# [Action item]
Each record must be written out again exactly. Skip any picture it contains.

# [Dataset items]
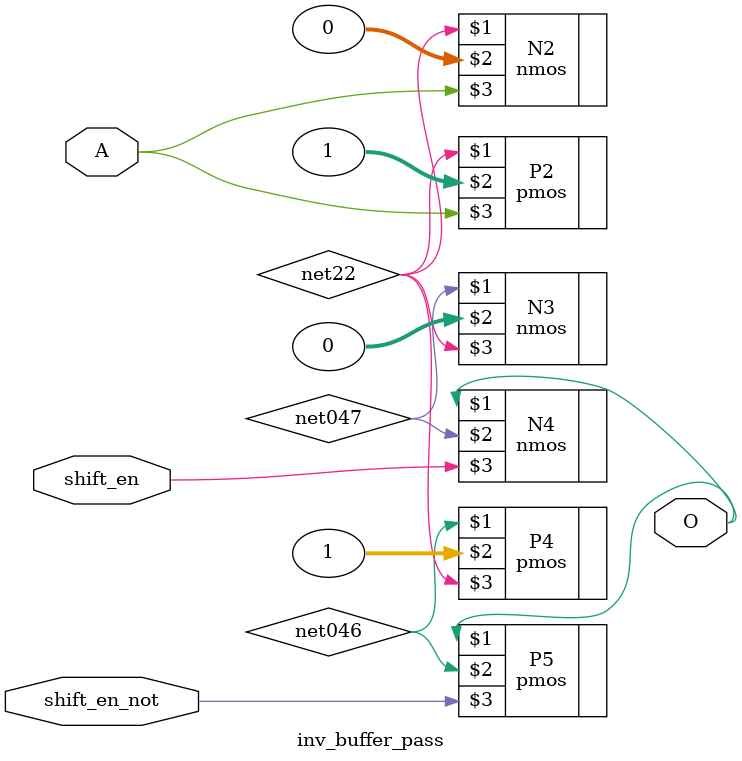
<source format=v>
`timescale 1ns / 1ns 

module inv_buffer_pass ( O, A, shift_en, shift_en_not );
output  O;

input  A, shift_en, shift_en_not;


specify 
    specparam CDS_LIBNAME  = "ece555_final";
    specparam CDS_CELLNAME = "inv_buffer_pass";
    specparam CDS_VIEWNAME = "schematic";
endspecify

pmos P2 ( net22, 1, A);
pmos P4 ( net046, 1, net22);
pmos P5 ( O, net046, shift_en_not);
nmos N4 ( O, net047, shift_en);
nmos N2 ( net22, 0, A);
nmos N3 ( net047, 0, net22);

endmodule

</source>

# [Task response]
<source format=v>
`timescale 1ns / 1ns 

module inv_buffer_pass ( O, A, shift_en, shift_en_not );
output  O;

input  A, shift_en, shift_en_not;


specify 
    specparam CDS_LIBNAME  = "ece555_final";
    specparam CDS_CELLNAME = "inv_buffer_pass";
    specparam CDS_VIEWNAME = "schematic";
endspecify

pmos P2 ( net22, 1, A);
pmos P4 ( net046, 1, net22);
pmos P5 ( O, net046, shift_en_not);
nmos N4 ( O, net047, shift_en);
nmos N2 ( net22, 0, A);
nmos N3 ( net047, 0, net22);

endmodule

</source>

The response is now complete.